(Extrait)
-----

Le médecin britannique John Snow (1813-1858) est reconnu comme le fondateur de l’épidémiologie. Il a observé l’épidémie de choléra qui a sévi en 1854 à Londres. En analysant le taux de mortalité des différents quartiers de la ville, l’épidémiologiste a découvert que la maladie se transmettait par une eau impure pompée à proximité des égouts de Soho.

Ces nouvelles technologies ont aussi donné naissance à une série de gadgets qui permettent d’améliorer les traitements, en se fondant sur la géomédecine. Bill Davenhall a développé une application pour smartphone nommée My Place History, permettant d’introduire l’emplacement de son domicile et d’évaluer les risques pour sa santé associés à ce lieu. David Van Sickle, anthropologue médical et fondateur de la start-up Propeller Health, a pour sa part développé un inhalateur pour personnes asthmatiques équipé d’une puce GPS qui permet de savoir où ses patients utilisent l’engin. «Cela nous montre quels environnements les poussent à avoir des crises d’asthme, explique David van Sickle.

Nous pouvons ainsi dire à nos patients d’éviter d’aller dans des zones où ils savent que l’atmosphère leur causera des problèmes.» Ou simplement de mieux comprendre les mécanismes de la maladie. «Nous avons découvert lors d’une étude dans le Wisconsin que les gens à la campagne utilisaient plus souvent leurs inhalateurs que les personnes en ville, ce qui va à l’encontre des études actuelles», qui partent du postulat que l’asthme est causé par la pollution.

Mais ces renseignements géographiques posent aussi de sérieuses questions de protection des données: que se passera-t-il si des entreprises mettent la main sur notre dossier géomédical? Une assurance pourrait-elle augmenter les primes d’un client sur la base de

son historique géographique? «Nous devons faire très attention à l’utilisation de ces données, explique David van Sickle. Les patients doivent pouvoir contrôler les informations qu’ils divulguent. C’est crucial.» Bill Davenhall se veut plus optimiste: «La géomédécine va considérablement améliorer nos traitements: la prise de risque en vaut bien le coup.»

«Des millions de substances toxiques nous entourent»

Un récent rapport d’une équipe de chercheurs de l’Université d’Harvard identifie et met en garde contre de nouvelles substances chimiques pouvant affecter notre système nerveux. Décryptage avec Nathalie Chèvre, écotoxicologue à l’Université de Lausanne (UNIL).

IV Qu’apporte cette étude dans la recherche sur les produits neurotoxiques?

Nathalie Chèvre L’intérêt porté aux produits polluants date des années 1920, et des études en discutent déjà dans les années 1950. La nouveauté de ce rapport est que les substances identifiées sont avérées et reconnues comme pouvant affecter le système nerveux. On estime toutefois qu’il existe près de 100’000 substances chimiques sur le marché qui peuvent se retrouver dans notre environnement. Et chacune d’elles peut donner naissance à d’autres composants qui, dans l’environnement, se dégradent et créent d’autres molécules potentiellement toxiques.

-----

(Consigne)
Quelles sont toutes les personnes nommées dans l'extrait ? Les entrées n'ont aucun lien avec l'extrait.

-----

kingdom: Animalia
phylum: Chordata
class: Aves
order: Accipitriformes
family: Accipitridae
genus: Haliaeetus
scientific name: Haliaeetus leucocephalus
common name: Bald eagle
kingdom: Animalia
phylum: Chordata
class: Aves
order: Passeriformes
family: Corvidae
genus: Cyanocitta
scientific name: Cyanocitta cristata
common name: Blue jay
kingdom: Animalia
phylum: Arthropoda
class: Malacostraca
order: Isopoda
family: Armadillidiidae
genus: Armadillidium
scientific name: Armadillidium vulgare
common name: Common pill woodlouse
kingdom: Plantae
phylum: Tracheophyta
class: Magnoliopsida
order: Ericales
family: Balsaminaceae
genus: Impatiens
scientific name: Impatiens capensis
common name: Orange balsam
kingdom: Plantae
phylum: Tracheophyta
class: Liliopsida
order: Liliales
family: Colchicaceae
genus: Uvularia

-----

(Réponse)
John Snow, Bill Davenhall, David Van Sickle, Nathalie Chèvre